Monthly tarmac days give the museum volunteers an opportunity to operate some of the almost 50 classics of Australian aviation on display across hangars at the Shellharbour Airport facility, just off the Princes Highway at Albion Park Rail.
On Saturday of the Tarmac Days one of the two DHC-4 Caribou at HARS Aviation Museum is scheduled to fly, while the newly-restored Tracker will conduct spectacular engine runs.

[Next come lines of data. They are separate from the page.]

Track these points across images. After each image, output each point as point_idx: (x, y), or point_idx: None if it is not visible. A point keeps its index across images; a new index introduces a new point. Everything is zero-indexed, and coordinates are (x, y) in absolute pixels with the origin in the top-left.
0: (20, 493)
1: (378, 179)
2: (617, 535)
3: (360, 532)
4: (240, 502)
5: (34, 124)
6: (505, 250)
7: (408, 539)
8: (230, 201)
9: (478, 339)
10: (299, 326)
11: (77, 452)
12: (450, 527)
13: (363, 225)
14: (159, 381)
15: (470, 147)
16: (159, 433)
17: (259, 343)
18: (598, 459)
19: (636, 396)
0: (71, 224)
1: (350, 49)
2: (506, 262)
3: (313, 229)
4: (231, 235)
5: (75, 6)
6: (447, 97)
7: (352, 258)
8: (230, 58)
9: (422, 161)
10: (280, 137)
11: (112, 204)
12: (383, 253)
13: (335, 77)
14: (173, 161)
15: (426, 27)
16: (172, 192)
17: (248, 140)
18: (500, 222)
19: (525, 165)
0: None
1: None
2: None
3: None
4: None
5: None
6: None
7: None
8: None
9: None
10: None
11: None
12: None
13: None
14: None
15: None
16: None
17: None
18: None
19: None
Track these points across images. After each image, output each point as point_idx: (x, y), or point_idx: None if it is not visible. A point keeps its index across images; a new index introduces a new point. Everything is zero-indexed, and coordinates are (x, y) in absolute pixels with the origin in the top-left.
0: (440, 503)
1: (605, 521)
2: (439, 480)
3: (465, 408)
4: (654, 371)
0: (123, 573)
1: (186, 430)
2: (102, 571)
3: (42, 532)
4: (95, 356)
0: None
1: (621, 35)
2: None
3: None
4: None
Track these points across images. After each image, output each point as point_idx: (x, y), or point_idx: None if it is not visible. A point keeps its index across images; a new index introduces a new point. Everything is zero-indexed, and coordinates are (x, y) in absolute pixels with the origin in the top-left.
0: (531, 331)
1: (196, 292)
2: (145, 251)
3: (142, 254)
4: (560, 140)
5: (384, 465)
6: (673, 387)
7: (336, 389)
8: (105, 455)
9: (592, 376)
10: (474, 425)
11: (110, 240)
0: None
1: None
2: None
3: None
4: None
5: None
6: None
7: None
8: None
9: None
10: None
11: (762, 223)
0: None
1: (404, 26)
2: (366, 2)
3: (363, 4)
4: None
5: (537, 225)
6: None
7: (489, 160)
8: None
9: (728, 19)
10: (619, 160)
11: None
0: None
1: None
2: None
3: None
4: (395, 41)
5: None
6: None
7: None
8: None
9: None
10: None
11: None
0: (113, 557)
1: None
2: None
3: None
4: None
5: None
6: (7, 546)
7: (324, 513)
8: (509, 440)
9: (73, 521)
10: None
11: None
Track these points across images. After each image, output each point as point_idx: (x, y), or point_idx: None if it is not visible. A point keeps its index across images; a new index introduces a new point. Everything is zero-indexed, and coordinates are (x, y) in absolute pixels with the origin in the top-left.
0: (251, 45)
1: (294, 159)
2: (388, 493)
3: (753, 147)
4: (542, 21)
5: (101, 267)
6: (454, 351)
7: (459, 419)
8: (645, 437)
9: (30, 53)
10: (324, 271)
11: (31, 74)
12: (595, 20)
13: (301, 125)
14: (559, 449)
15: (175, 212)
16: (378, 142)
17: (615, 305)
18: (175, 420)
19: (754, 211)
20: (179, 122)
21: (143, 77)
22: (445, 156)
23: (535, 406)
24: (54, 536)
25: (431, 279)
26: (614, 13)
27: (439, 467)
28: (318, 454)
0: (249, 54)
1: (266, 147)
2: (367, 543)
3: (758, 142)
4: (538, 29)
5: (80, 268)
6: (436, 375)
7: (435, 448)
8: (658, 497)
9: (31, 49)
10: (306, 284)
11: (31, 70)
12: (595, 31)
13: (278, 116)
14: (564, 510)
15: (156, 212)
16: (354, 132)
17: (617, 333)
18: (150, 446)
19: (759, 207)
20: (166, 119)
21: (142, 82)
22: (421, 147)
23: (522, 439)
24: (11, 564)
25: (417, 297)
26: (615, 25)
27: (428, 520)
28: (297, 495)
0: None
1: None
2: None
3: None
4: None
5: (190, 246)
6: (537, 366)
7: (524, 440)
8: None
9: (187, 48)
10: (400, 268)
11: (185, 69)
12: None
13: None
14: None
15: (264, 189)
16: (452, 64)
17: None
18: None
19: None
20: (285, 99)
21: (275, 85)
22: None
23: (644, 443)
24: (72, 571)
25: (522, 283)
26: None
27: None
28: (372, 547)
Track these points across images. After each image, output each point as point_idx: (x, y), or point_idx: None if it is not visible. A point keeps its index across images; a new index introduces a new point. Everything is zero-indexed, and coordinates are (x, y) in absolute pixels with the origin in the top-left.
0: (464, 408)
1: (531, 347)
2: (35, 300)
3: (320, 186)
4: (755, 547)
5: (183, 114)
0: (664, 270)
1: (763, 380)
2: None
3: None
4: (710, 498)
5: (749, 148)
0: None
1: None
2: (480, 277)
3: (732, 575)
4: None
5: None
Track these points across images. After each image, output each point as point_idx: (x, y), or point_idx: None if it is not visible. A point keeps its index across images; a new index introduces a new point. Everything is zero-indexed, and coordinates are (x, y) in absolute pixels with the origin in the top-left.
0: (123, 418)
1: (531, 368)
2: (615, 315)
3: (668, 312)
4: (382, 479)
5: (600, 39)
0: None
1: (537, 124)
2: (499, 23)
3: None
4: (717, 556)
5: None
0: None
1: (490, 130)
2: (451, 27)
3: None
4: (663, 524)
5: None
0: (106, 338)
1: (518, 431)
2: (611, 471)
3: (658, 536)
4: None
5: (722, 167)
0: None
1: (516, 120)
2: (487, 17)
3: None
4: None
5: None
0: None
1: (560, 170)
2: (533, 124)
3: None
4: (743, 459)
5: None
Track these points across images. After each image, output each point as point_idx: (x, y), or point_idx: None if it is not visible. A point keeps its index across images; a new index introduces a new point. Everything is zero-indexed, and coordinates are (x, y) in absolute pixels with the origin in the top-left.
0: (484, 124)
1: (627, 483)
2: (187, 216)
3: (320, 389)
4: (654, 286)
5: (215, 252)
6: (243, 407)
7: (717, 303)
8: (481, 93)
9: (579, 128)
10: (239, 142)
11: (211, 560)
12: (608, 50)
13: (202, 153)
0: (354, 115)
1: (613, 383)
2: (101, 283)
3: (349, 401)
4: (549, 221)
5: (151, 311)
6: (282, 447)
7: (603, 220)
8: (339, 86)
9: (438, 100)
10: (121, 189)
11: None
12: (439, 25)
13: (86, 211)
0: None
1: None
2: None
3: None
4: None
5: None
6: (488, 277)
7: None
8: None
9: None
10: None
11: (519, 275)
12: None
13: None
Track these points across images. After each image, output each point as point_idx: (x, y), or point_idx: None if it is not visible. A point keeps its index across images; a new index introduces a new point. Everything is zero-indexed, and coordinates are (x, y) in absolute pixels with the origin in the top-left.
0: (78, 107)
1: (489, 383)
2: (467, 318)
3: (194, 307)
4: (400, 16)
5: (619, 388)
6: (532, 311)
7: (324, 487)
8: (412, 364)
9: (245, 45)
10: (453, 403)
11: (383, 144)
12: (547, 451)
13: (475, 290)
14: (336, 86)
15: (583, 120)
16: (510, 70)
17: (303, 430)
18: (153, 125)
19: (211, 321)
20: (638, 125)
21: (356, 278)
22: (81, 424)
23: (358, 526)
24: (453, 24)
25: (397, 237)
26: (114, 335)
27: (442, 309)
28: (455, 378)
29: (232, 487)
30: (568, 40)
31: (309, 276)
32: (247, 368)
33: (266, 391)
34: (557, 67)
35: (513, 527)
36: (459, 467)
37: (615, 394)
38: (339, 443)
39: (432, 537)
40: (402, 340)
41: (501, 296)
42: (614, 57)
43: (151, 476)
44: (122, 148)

Visitors can check out four versions of the legendary Douglas DC-3, or C-47 Dakota in military designation, which last month marked 85 years of the type entering service.
More than 16,000 were made between 1935 and 1949, with HARS Aviation Museum continuing to fly two in RAAF C-47 Dakota configuration, one as the DC-3 which in 1946 operated the first
passenger flight for Trans-Australia Airlines as well as a former RAN Dakota which is undergoing restoration.
In Australia, the DC-3 was operated by many airlines including Qantas, Australian National Airways, Ansett ANA and Trans-Australia Airlines while as a military transport the Dakota flew nearly 60 years of operational service until March 1999 - a record that has not yet been passed.
HARS Aviation Museum at Shellharbour Airport maintains a remarkable collection of aircraft - almost half still operational - where almost 50 aircraft have been carefully preserved for future generations as a heritage of aviation history in Australia.
HARS Aviation Museum is open daily from 9.30 to 3.30 and later to 5 pm during January school holidays.
HARS Aviation Museum and its Café Connie provides a Covid-safe environment with visitors required to sign in via the Service NSW site as well as get their temperature checked then practise safe distancing.